Carlotta laughs a little hysterically. ‘Right? Like I know how to function in the real world. Papà has made sure we are totally unequipped to take care of ourselves.’
I know she’s younger than me, but Carlotta has been out of school for a year. She could have spent time learning about how to navigate life outside the mafia if she’d wanted to. Like I have. No, I haven’t left yet, but I didn’t want to leave my sister until I had to. Or my aunt and uncle. They love me, even if my father doesn’t.
‘I will talk to Aria about convincing Don De Luca to get you cooking classes,’ I offer, hoping that will assuage my sister.

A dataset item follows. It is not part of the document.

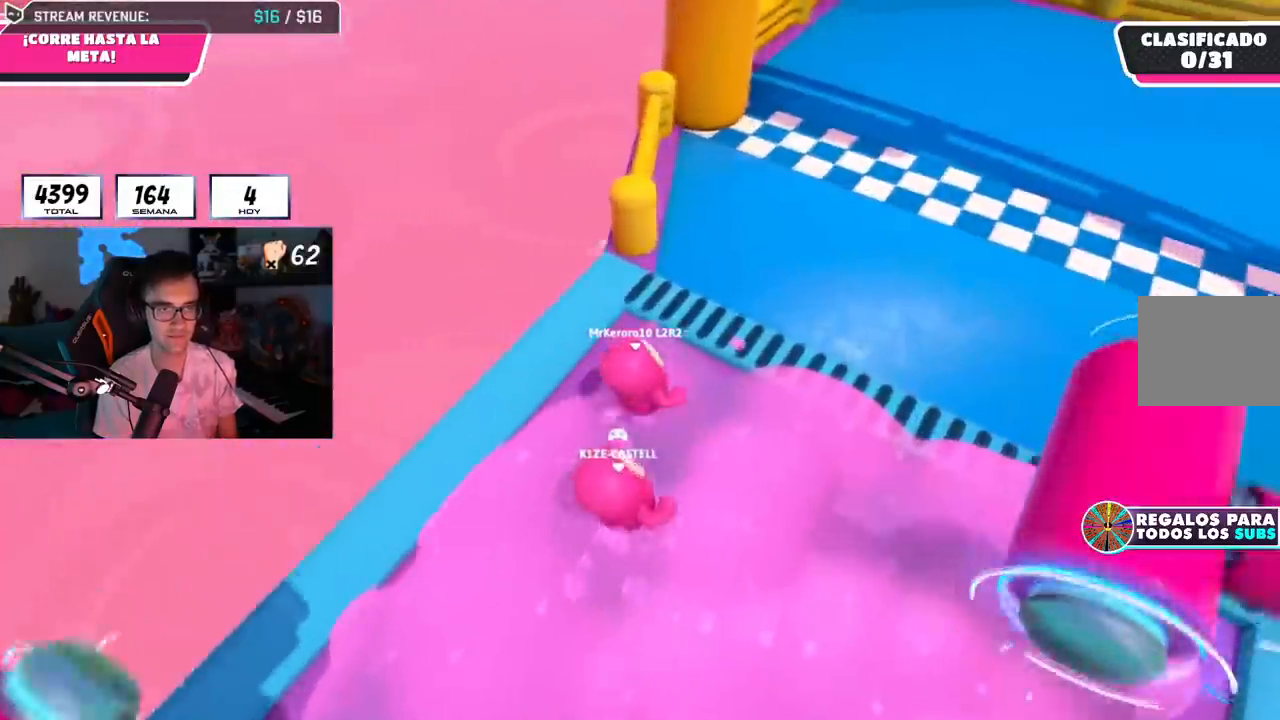
{"buttons": [], "left_stick": "up-right", "right_stick": "center", "events": [[84, "CROSS", "down"], [250, "CROSS", "up"]]}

She turns back to me, her face glowing with excitement. ‘You will? There’s a bunch of amazing culinary institutes in the city. I don’t care which one I go to. I mean I have my favorite of course, but attending any of them would be a dream come true.’
‘What’s your favorite?’ I ask, wanting to keep this positive attitude going.
‘Oh, you wouldn’t know it,’ she says vaguely. ‘It doesn’t matter anyway. Like I said, I’d go to any of them. When I graduate, maybe I’ll be able to create new dishes for some of the mafia owned restaurants.’
That sounds like a teenager’s dream, not set in any kind of reality, but I smile anyway. She’ll learn more than cooking techniques if she gets to attend culinary school. She’ll learn the hierarchy in the kitchen.
I watch a lot of cooking shows with my sister. From what I’ve seen, I’m pretty sure Carlotta would have to work her way up to creating dishes. It’s not surprising that she hasn’t drawn the same conclusion.
In Carlotta’s world, she can have and do what she wants. Except pick her own husband.
‘I don’t think it will be safe for a don’s wife to work in a kitchen, even in one our restaurants.’
‘Oh, I don’t want to work. Not like full-time, or anything. I want to experiment with food and preparation techniques.’
She’ll be able to do that in her own home. The don can refurbish his kitchen to restaurant standards and I’m sure he won’t mind doing so. I get the feeling that he wants to do whatever he needs to in order to keep my sister occupied and happy.
And out of his hair.
Even though I don’t like thinking of her in that kind of passionless marriage, my worry for her future dissipates a little.
‘If only I knew him better. I don’t think the prospect of marrying him would be so scary.’ Carlotta sighs. ‘Though nothing is going to change that he’s old enough to be my father.’
‘Only if he was a precocious teen.’ The don is sixteen years older than her, not twenty. Stifling the little voice in my head that says the age difference between the don and myself is less daunting, I say, ‘You’ll get to know him before the wedding. Isn’t that what the weekly dinners in his home are for?’
Carlotta has been to one dinner with the De Lucas and was supposed to go with our father again tomorrow. Will that still happen?
Carlotta snorts. ‘He and Papà spent the whole time last week talking business and it will be the same at the next one.’
I want to grind my teeth in frustration. These dinners are for Carlotta to get to know her future husband, and Papà is commandeering them with his usual self-serving attitude, oblivious to anyone else’s needs. Even those of his favorite daughter.
I’ll be talking to Aria about more than Carlotta going to culinary school.